# What is needed:
Beginning with the first line of the data below, reproduce every line unchanged, ending with the line that holds "لأغراض تجارية؟".
**********
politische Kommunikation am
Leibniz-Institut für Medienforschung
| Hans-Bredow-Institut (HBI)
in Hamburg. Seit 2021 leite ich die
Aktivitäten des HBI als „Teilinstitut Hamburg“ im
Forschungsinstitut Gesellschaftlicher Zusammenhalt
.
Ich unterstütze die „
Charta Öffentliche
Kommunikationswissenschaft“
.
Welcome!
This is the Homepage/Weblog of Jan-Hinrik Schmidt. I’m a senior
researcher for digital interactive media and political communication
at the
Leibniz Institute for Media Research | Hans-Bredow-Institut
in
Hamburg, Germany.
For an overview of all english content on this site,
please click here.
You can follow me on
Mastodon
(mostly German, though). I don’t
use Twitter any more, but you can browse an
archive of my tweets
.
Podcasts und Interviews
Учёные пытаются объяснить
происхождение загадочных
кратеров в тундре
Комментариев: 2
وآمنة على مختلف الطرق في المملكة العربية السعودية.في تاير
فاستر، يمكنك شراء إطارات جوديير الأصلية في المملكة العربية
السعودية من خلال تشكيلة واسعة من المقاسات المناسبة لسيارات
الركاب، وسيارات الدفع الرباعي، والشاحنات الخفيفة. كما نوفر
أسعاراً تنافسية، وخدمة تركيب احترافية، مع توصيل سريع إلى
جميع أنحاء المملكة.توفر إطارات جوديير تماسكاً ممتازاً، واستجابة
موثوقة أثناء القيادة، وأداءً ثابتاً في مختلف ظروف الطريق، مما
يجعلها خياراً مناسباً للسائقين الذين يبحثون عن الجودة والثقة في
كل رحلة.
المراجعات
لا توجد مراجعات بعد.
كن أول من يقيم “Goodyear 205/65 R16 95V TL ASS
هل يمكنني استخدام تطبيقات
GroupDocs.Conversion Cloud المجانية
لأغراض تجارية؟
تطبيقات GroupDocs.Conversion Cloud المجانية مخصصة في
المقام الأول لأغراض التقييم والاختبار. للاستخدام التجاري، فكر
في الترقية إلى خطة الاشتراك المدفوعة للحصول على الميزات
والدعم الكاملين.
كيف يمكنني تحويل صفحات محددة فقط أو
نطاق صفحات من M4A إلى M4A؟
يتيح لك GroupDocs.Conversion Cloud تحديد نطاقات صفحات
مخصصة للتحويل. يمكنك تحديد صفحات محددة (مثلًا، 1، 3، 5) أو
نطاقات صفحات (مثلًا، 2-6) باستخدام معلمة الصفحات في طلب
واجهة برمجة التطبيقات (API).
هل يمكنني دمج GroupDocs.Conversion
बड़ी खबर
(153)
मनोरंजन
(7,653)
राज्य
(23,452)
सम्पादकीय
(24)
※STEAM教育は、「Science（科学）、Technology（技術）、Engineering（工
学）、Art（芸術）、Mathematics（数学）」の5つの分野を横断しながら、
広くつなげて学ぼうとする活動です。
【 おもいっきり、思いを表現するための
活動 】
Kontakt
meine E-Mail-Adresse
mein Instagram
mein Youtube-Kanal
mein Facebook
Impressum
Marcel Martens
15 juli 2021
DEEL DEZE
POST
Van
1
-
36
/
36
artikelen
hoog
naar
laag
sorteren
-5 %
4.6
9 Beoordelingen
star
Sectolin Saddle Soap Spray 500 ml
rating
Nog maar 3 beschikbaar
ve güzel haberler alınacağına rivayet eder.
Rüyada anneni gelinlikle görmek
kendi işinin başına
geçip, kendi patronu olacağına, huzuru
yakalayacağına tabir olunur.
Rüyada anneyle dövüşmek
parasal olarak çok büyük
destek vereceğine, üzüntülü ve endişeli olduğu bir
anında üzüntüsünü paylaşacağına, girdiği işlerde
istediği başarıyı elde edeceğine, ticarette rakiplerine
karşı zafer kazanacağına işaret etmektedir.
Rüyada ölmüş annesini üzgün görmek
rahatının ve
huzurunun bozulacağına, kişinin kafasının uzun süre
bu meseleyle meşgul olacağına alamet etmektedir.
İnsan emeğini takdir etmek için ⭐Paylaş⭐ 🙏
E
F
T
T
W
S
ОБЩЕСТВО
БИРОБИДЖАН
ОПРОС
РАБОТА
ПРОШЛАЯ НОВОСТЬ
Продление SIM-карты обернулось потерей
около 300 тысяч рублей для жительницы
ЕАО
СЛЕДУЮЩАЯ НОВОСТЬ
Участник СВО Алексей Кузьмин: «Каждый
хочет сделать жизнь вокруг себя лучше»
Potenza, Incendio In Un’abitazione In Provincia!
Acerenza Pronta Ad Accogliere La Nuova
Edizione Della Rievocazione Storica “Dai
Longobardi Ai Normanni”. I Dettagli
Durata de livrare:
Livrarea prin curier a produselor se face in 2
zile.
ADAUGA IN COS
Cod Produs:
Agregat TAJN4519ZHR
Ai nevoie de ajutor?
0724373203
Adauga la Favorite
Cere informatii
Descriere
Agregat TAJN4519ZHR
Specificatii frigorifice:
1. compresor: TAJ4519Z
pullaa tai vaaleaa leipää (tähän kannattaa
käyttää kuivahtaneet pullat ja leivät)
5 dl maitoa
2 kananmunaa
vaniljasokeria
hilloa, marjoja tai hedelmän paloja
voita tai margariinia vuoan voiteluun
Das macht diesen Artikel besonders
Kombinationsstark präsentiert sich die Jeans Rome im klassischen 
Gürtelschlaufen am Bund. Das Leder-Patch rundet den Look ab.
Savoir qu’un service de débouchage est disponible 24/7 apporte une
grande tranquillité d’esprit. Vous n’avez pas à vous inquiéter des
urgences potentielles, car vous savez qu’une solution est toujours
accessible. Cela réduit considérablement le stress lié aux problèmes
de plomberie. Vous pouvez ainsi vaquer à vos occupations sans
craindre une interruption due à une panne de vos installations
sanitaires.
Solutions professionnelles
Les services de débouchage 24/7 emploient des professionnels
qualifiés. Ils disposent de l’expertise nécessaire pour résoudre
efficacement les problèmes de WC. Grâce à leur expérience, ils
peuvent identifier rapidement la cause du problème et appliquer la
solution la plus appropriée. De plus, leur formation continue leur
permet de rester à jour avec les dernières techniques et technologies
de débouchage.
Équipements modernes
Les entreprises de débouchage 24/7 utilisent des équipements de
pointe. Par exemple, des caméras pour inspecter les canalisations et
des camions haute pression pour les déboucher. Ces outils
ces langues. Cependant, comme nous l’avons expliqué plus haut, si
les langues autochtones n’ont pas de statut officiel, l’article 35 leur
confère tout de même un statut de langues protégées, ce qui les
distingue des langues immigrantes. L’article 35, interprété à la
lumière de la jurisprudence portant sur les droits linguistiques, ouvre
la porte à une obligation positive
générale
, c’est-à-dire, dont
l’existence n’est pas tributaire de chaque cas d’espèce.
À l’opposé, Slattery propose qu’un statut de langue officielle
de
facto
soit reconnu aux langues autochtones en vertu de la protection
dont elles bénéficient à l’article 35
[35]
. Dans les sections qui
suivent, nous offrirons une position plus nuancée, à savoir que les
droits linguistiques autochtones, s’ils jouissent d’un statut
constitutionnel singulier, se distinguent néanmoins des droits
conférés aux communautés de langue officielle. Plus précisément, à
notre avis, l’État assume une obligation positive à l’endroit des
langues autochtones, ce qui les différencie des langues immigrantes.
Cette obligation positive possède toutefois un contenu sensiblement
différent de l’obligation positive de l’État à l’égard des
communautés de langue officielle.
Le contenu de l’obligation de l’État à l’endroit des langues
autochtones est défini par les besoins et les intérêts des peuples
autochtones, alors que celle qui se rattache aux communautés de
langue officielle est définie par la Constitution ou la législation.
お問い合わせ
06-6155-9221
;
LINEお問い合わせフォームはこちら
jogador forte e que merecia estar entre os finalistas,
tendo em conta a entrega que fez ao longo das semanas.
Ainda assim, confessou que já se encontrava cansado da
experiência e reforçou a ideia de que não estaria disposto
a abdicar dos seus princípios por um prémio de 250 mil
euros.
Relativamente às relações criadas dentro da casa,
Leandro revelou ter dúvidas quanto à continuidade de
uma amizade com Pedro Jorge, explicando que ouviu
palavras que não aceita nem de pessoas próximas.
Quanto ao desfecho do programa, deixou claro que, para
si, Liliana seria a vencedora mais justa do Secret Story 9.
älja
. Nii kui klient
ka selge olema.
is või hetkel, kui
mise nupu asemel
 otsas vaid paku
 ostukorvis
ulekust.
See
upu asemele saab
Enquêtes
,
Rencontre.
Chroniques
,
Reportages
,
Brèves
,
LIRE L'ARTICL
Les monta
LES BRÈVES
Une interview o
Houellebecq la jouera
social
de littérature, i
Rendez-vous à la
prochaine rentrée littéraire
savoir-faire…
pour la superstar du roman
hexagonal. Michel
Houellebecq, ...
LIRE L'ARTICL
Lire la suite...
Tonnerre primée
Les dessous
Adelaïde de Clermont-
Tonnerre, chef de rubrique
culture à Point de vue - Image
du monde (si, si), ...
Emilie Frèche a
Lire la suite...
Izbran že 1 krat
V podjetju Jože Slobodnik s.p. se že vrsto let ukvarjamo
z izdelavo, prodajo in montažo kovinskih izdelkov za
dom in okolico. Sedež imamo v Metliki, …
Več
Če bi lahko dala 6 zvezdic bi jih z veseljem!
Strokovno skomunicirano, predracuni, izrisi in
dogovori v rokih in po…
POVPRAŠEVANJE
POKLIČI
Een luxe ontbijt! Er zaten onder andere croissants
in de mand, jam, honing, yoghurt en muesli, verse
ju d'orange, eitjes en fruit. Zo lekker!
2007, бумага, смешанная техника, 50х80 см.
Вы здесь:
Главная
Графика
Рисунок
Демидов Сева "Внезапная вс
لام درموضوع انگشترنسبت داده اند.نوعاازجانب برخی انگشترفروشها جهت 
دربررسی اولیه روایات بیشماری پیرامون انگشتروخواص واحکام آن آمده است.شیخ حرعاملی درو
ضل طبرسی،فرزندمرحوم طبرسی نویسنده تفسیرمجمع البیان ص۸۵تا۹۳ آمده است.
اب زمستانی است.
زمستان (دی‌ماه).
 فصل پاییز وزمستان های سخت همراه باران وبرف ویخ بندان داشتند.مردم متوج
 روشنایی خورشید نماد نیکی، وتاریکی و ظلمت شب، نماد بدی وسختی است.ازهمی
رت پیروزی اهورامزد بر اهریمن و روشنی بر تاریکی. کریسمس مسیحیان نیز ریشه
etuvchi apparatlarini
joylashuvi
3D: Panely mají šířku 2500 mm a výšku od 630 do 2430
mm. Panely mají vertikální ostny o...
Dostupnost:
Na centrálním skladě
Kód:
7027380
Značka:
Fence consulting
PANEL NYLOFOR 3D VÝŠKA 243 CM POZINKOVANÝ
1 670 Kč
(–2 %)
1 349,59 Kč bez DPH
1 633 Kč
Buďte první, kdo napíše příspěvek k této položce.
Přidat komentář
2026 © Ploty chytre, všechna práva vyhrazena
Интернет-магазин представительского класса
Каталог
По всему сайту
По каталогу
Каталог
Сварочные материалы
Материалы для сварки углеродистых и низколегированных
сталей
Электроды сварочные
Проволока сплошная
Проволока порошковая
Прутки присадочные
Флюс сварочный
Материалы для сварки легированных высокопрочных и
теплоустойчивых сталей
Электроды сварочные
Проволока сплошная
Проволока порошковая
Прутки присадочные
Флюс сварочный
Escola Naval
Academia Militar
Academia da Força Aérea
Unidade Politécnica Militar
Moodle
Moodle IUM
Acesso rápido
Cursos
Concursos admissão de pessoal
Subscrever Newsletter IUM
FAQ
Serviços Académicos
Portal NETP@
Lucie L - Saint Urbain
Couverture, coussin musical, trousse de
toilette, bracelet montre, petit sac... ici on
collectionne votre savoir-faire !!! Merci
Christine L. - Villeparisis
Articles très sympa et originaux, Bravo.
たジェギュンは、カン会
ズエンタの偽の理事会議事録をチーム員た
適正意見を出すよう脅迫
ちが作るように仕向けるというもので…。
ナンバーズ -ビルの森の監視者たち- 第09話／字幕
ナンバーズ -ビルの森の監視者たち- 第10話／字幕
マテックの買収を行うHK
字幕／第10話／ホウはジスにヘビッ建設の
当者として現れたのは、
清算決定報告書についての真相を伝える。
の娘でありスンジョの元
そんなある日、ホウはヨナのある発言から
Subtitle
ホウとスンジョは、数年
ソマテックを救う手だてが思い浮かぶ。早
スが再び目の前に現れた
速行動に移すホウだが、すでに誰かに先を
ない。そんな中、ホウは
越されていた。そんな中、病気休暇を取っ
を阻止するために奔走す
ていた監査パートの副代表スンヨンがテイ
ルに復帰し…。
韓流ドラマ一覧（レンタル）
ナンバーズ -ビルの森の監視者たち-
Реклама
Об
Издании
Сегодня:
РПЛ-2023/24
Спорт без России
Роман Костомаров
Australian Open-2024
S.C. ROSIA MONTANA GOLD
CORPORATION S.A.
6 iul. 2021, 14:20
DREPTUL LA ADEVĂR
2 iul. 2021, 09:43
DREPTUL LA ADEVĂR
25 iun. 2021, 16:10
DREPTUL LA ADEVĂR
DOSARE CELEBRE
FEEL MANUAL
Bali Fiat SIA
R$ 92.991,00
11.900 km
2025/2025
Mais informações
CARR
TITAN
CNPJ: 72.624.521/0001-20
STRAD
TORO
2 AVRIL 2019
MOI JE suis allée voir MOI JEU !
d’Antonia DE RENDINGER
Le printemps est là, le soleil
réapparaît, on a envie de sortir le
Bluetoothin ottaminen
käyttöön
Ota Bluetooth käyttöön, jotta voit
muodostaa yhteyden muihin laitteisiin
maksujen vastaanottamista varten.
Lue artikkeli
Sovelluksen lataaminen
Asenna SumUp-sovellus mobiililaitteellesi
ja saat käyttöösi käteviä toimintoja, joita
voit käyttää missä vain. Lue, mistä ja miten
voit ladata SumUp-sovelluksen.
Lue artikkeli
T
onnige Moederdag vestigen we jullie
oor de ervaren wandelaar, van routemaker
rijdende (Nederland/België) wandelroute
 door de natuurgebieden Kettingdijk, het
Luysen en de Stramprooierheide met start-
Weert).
**********
# Completed exercise:
politische Kommunikation am
Leibniz-Institut für Medienforschung
| Hans-Bredow-Institut (HBI)
in Hamburg. Seit 2021 leite ich die
Aktivitäten des HBI als „Teilinstitut Hamburg“ im
Forschungsinstitut Gesellschaftlicher Zusammenhalt
.
Ich unterstütze die „
Charta Öffentliche
Kommunikationswissenschaft“
.
Welcome!
This is the Homepage/Weblog of Jan-Hinrik Schmidt. I’m a senior
researcher for digital interactive media and political communication
at the
Leibniz Institute for Media Research | Hans-Bredow-Institut
in
Hamburg, Germany.
For an overview of all english content on this site,
please click here.
You can follow me on
Mastodon
(mostly German, though). I don’t
use Twitter any more, but you can browse an
archive of my tweets
.
Podcasts und Interviews
Учёные пытаются объяснить
происхождение загадочных
кратеров в тундре
Комментариев: 2
وآمنة على مختلف الطرق في المملكة العربية السعودية.في تاير
فاستر، يمكنك شراء إطارات جوديير الأصلية في المملكة العربية
السعودية من خلال تشكيلة واسعة من المقاسات المناسبة لسيارات
الركاب، وسيارات الدفع الرباعي، والشاحنات الخفيفة. كما نوفر
أسعاراً تنافسية، وخدمة تركيب احترافية، مع توصيل سريع إلى
جميع أنحاء المملكة.توفر إطارات جوديير تماسكاً ممتازاً، واستجابة
موثوقة أثناء القيادة، وأداءً ثابتاً في مختلف ظروف الطريق، مما
يجعلها خياراً مناسباً للسائقين الذين يبحثون عن الجودة والثقة في
كل رحلة.
المراجعات
لا توجد مراجعات بعد.
كن أول من يقيم “Goodyear 205/65 R16 95V TL ASS
هل يمكنني استخدام تطبيقات
GroupDocs.Conversion Cloud المجانية
لأغراض تجارية؟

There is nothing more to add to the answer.